No-one reading that should take credibly the claims in the HSJ article this morning which ran with the counter claims of a tame academic appointed by Southern Health and having a partial extract of the report shown to them. Still its another example of the desparate lengths the Trust are prepared to go that is in the public arena. NHS England take note.

This was a shocked chamber that listened to and responded to Hunt's statement. There were two questions that reoccurred that need highlighting. 

The first question was when did the Secretary of State know about the concerns over Southern Health. The answer was early 2014. The issue about repeating this question is that there has been a delegation of power from the Department of Health to NHS England through the 2012 reforms. The Secretary of State cannot be hands on as previous secretaries of state were. 

As a result of repeated marketisation reforms, the NHS banner contains numerous separate legal entities. The ability to act has to be lawful and consistent. It is, in my opinion, this space that has allowed Southern Health to make 300 challenges which will have been legally argued as required. Here its worth noting Jeremy Hunt's response to Andrew Turner:

The commitment I have from NHS England is that it will be published before Christmas. I am confident that, whenever it is published, it will generate huge media interest, rightly so and partly thanks to the shadow Health Secretary’s urgent question. When the draft report was sent to the trust, it came back with 300 individual items of concern, and it was right for NHS England, in the interests of accuracy and justice, to consider fully all those concerns. It has given me an assurance, however, that, whether or not it can reach an agreement with the trust about its contents, the report will be published before Christmas.

An agreement with the Trust. Yet also note what Hunt said to Heidi Alexander that [w]e will not allow any further arguments about methodologies to stand in the way of the report being published before Christmas. I would suggest that any goodwill within Whitehall towards Southern Health has been burnt up.

The second question was around families not having access to legal aid to challenge NHS bodies. This placed Jeremy Hunt in a difficult position because it isn't his turf but that of the Lord Chancellor Michael Gove and the members asking the question knew that. Hence the line that with a properly accountable NHS with full family involvement that there wouldn't need to be litigation. A sentiment that I would like to see fulfilled as it would be an extraordinary achievement. Until that perfect world, the Ministry of Justice needs to be lobbied in order that the scales of justice are balanced. 

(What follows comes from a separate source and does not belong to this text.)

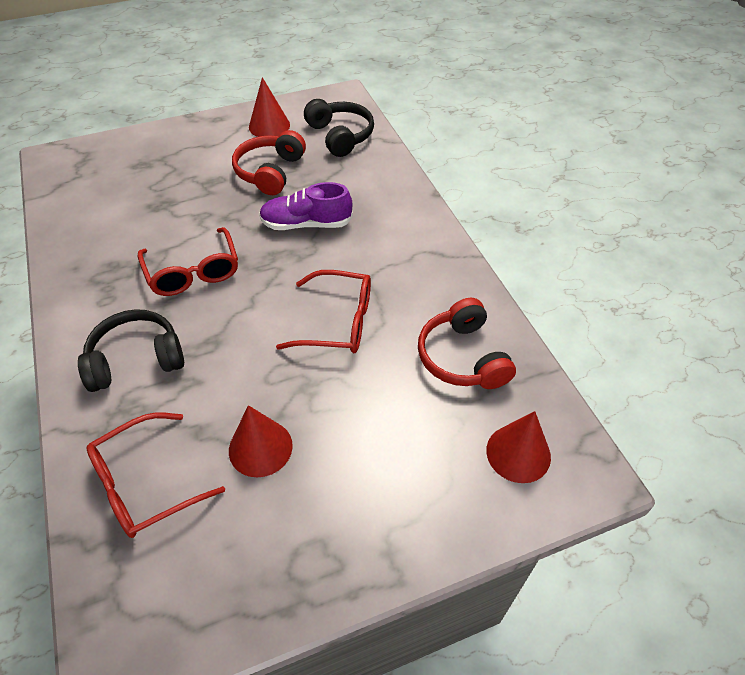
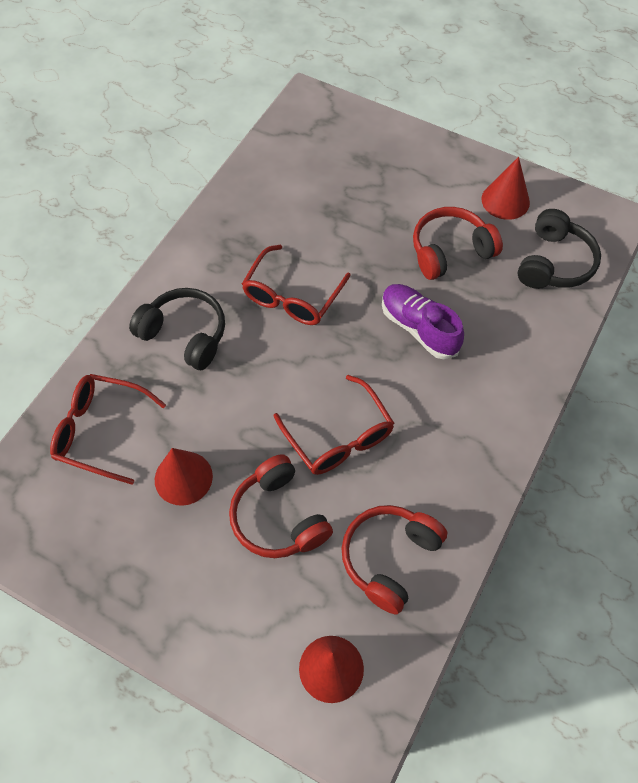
camera: 50 degrees right, 10 degrees up
none -> red headphones [229,454,333,558]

This 30 minutes merely sets the context for future events. Once the report is published then a full debate will follow. This is where the House of Commons can give direction to the Secretary of State and that then empowers NHS England. Publication shifts power balances and serious reports require serious actions.

I would want to see Southern Health broken up, the earth salted and its ashes scattered to the winds. Its board and senior management were too remote and separate from the actual practice of care. Its size and empire (property) building are emblematic of an unfit culture. I believe, based on experience, in rooting management in the community so that values are shared and mutually understood. This sector of the NHS appears aloof and outside of those processes. When the debate occurs, I hope consideration is made on that point.